Фотопейзаж и компьютер - страница 16



Может быть, количеству волокон зрительного нерва (1–1.5 миллиона), по которым визуальная информация передается в мозг? Тоже соответствия нет, потому что по этим волокнам изображение передается в виде серии «частичных» картинок, соответствующих разным положениям проекции на сетчатку относительно фовеа. Да еще и преобразованное в серии нервных импульсов.

Зрительная система человека умеет адаптироваться к условиям наблюдения (яркости, цвету освещения). Цифровые камеры тоже пытаются осуществить баланс белого с помощью разных алгоритмов (рассмотрим в другой главе ниже).

В отличие от фотоаппарата, наблюдаемое изображение в голове находится в виде разных срезов, начиная от выделенных границ и карты движущихся элементов, до распознанных объектов и их значения для наблюдателя. Благодаря наличию прямых и обратных нейронных связей между этими срезами, картинки постоянно уточняются и информация об изображении непрерывно обогащается. Интерпретация картинки высшими слоями зрительной коры сравнивается с картинкой, полученной сетчаткой. И становится ясно, куда надо посмотреть еще и что уточнить. Отсюда – тот большой объем информации, которую можно получить с помощью зрительной системы.


В конце главы сделаем небольшое лирическое отступление. А все-таки, какой крутой «гаджет» дан каждому из нас! Я имею в виду наши головы. Мы пользуемся ими всю жизнь, днем и ночью. В начале жизни эти «гаджеты» имеют только какие-то базовые прошивку и чипы. Но с течением времени прошивка непрерывно обновляется, скачиваются все новые и новые приложения, новые микросхемы появляются, а старые перекоммутируются.

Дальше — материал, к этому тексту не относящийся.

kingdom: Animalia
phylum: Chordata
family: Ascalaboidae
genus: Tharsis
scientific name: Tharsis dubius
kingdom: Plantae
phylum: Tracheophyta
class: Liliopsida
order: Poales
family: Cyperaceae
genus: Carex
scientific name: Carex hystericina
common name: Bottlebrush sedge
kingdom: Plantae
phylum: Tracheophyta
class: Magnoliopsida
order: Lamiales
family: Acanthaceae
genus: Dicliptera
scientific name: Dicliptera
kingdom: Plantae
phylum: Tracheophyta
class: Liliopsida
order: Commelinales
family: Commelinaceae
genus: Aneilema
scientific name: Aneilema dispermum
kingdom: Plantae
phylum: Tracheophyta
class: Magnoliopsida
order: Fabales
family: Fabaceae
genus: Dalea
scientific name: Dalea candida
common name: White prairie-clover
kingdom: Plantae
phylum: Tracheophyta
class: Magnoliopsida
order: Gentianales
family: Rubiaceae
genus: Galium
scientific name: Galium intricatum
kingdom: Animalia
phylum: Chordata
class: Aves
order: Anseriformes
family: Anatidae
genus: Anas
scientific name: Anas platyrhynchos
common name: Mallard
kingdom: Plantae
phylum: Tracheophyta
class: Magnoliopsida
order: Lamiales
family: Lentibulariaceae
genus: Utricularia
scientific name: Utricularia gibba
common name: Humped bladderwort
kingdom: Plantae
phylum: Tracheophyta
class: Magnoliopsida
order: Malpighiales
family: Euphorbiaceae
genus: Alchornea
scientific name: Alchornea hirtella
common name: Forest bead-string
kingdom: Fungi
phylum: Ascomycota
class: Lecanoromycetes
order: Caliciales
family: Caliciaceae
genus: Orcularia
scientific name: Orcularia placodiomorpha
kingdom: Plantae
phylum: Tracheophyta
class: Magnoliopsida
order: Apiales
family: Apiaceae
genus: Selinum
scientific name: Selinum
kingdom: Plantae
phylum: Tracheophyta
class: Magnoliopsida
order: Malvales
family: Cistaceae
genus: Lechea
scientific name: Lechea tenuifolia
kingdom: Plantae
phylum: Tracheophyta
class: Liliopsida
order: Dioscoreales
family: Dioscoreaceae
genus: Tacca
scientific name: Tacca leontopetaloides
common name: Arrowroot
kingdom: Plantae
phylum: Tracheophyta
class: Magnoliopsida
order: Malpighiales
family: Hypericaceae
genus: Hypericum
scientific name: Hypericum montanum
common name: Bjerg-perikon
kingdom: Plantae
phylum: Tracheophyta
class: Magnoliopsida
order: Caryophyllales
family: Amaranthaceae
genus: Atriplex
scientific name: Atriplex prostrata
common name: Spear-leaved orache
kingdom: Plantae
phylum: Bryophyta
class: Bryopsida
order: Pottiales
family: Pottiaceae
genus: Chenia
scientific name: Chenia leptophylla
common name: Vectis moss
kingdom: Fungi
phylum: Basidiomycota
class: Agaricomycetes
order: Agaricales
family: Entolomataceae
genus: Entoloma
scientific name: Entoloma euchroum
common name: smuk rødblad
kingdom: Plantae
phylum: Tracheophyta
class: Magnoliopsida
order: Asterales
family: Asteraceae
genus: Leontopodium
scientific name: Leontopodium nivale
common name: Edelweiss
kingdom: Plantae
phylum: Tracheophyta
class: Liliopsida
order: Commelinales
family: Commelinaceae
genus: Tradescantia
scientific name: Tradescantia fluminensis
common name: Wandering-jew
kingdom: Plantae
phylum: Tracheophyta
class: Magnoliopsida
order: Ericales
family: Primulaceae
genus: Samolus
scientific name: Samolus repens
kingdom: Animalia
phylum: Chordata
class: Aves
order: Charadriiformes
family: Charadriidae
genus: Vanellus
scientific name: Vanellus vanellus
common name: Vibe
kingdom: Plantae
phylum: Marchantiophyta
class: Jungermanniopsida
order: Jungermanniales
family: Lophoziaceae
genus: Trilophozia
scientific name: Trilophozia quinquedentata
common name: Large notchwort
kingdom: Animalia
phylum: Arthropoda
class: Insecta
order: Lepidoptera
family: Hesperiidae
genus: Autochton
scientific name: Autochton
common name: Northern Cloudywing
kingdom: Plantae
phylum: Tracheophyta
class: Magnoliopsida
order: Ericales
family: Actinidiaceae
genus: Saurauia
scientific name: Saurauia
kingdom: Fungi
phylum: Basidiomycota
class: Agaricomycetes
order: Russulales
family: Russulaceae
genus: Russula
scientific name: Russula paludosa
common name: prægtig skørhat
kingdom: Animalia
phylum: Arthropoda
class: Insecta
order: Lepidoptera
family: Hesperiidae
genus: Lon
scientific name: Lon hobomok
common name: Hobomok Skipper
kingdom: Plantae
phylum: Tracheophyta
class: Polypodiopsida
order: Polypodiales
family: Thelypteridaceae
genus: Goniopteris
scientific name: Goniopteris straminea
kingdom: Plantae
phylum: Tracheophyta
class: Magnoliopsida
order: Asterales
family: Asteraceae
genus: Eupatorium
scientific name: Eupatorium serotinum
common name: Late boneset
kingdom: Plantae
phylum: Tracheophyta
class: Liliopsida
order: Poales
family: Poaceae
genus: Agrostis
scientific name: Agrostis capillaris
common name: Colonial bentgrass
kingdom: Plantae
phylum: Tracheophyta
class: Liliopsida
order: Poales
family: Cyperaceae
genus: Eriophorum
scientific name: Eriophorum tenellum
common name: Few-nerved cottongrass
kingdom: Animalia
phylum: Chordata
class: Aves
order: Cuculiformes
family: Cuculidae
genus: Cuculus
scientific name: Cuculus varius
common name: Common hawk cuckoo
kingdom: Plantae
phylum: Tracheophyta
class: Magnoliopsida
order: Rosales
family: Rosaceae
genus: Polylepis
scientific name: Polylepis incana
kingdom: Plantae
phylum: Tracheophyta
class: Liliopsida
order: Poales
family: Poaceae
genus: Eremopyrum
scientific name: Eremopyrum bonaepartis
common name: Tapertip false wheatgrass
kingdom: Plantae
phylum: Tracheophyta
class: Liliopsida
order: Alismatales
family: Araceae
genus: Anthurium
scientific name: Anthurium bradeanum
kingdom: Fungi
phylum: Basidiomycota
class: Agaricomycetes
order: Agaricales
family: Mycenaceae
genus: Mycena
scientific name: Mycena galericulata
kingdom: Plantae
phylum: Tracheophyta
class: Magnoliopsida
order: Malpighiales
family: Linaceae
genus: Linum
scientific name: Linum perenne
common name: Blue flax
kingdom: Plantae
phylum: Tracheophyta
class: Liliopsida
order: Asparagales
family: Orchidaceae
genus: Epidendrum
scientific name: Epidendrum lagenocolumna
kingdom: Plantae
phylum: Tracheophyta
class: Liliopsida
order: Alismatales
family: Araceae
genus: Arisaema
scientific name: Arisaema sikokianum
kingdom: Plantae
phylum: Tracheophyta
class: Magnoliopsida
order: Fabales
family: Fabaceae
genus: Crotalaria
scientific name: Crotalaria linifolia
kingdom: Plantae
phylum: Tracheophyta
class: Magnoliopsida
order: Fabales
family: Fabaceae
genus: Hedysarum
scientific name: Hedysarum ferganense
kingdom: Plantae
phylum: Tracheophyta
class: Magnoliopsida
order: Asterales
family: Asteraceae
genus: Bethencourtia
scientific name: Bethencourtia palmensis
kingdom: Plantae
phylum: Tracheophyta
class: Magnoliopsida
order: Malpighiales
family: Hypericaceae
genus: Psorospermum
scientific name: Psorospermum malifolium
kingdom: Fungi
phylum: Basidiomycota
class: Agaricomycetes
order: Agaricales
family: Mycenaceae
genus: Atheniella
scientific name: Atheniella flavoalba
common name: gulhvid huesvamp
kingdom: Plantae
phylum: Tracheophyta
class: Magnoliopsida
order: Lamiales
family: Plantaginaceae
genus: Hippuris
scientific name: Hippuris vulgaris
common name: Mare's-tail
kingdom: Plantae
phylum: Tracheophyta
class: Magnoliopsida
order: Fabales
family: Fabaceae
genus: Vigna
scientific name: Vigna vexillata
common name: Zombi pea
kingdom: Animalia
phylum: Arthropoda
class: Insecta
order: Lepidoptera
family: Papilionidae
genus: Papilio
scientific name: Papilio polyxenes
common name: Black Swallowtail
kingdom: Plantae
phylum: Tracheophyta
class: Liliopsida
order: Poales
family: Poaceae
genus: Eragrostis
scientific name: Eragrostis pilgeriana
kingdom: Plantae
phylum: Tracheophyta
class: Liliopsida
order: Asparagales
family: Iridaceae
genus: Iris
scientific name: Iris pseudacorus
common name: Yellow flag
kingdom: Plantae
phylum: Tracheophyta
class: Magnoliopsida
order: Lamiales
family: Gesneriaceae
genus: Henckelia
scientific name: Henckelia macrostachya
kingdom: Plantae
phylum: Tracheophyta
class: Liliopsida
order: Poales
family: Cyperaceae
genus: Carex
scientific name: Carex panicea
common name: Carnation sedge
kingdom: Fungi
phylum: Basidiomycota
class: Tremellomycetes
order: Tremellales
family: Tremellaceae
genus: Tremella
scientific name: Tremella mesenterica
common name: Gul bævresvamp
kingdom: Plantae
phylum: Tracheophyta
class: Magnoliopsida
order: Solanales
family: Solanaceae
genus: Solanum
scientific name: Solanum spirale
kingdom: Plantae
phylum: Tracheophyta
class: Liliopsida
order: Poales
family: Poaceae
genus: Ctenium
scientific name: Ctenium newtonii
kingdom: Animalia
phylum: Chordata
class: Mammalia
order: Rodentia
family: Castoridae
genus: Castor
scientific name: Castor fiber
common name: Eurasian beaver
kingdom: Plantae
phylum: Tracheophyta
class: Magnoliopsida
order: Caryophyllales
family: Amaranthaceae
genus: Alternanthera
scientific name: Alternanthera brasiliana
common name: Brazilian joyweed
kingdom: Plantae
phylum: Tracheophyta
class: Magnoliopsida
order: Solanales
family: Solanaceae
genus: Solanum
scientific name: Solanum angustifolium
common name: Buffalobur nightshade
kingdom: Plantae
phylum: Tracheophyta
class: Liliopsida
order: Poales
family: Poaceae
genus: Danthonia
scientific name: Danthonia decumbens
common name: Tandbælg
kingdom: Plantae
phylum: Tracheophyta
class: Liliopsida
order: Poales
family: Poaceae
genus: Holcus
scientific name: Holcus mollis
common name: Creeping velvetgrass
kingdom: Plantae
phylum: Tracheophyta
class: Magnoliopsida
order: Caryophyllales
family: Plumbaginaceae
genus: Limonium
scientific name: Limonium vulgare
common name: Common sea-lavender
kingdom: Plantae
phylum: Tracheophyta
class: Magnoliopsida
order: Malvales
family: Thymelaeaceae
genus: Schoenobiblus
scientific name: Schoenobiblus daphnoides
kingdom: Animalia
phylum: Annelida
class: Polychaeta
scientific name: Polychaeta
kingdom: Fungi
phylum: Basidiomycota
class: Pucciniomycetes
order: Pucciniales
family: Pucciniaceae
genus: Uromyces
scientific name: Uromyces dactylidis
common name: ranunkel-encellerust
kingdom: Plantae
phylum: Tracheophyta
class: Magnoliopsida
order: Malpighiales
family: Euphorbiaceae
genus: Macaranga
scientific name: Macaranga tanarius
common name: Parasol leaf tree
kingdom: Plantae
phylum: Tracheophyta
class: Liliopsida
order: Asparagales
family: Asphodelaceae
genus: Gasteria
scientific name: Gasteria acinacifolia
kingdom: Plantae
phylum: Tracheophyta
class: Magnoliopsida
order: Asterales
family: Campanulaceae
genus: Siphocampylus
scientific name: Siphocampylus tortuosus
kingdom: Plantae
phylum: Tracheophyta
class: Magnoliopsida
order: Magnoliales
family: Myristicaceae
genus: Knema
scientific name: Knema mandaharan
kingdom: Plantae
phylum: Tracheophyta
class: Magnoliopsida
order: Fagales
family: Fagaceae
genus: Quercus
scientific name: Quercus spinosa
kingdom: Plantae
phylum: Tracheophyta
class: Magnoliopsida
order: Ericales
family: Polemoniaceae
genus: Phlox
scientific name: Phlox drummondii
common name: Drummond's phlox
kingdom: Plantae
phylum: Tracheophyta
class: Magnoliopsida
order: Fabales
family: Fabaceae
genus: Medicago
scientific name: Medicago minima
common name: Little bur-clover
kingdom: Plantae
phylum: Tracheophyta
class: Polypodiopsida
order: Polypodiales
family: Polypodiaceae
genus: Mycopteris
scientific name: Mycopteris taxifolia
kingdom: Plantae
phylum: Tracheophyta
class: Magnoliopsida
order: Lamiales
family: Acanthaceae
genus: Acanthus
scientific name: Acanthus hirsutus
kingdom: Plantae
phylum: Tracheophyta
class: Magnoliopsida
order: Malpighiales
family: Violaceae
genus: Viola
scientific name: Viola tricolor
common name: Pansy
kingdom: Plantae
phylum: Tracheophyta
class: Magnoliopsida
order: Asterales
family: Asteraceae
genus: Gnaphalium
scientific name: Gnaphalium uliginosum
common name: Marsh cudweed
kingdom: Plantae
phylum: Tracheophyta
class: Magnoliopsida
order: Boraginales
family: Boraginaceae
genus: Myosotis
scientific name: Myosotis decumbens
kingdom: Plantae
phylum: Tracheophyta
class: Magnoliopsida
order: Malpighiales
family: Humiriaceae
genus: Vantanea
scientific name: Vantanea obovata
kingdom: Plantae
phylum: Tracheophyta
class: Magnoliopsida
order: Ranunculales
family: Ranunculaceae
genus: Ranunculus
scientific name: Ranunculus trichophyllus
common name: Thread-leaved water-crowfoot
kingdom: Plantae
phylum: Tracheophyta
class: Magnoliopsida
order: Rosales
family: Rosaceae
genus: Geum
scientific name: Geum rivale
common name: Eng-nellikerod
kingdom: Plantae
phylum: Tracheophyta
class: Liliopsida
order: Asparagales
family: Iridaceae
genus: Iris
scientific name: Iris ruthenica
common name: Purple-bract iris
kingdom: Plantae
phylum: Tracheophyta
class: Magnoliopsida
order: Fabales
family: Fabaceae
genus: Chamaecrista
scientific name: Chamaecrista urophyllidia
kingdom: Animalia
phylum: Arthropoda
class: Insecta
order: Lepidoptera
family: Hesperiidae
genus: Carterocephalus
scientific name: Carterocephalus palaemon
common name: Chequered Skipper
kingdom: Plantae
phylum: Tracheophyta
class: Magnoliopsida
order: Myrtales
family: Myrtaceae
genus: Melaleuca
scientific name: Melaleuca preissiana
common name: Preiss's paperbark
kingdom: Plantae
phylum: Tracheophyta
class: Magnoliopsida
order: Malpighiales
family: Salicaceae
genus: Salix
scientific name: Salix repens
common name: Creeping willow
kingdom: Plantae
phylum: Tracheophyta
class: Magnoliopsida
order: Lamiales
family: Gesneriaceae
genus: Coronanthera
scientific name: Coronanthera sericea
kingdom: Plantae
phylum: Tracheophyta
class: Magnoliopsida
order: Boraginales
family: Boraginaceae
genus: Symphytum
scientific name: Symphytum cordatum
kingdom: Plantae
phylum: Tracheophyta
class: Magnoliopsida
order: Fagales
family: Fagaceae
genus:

Этот процесс происходит частично автоматически, по мере появления изменений в окружающей нас среде, которые мы замечаем и обдумываем, а частично управляется нашими желаниями, когда нам хочется узнать что-то конкретное или научиться делать что-то нужное, и мы добиваемся этого. Чем больше наполняется начинка нашего гаджета, тем более тонкие детали окружающей среды начинают привлекать наше внимание, хочется их понять и когда это удается, функционал гаджета снова обогащается.

Когда моя дочь училась в пятом классе, она меня спрашивала: «Зачем мне, будущему гуманитарию, учить математику?». Я отвечал, что когда решаешь задачку, мысли в голове протаптывают тропинку, ручейки мыслей пробивают русла. И когда формулы и математические определения забудутся, эти тропинки и русла останутся и будут помогать правильно думать.

Сейчас я бы добавил, что сформированные в процессе изучения школьной математики структуры мозга позволят увидеть будущие, возможно совсем не математические, обстоятельства под новым углом, дадут еще один срез конкретной жизненной ситуации.

Глава 2

Цветовые пространства и модели восприятия цвета

Получив некоторое представление о том, как работает зрительная система человека, перейдем к нашей основной теме – фотографии. Но сначала нужно напомнить суть основных понятий, относящихся к цвету и восприятию цвета человеком. В детали вдаваться не станем, а затронем только то, что будем использовать в остальной части этой книжки. Кто захочет, всегда сможет изучить любой вопрос более глубоко, отталкиваясь от упомянутых здесь терминов и воспользовавшись поиском в интернете.

Во многих случаях, хотя, может быть, и не всегда, художник или фотограф хочет, чтобы цвета его картины или фотографии воспринимались зрителем точно так же, как их видит сам автор. Независимо от того, рассматривается ли изображение в виде твердой копии или в виде картинки на экране. Да еще и независимо от условий просмотра (освещение, фон, геометрия просмотра, окружение), которые могут быть не такими, как у автора. Системы управления цветом в компьютерных программах как раз и призваны решить эту задачу настолько, насколько это возможно. Для понимания сути происходящего необходимо знакомство с азами науки о цвете, которые и излагаются в этой главе.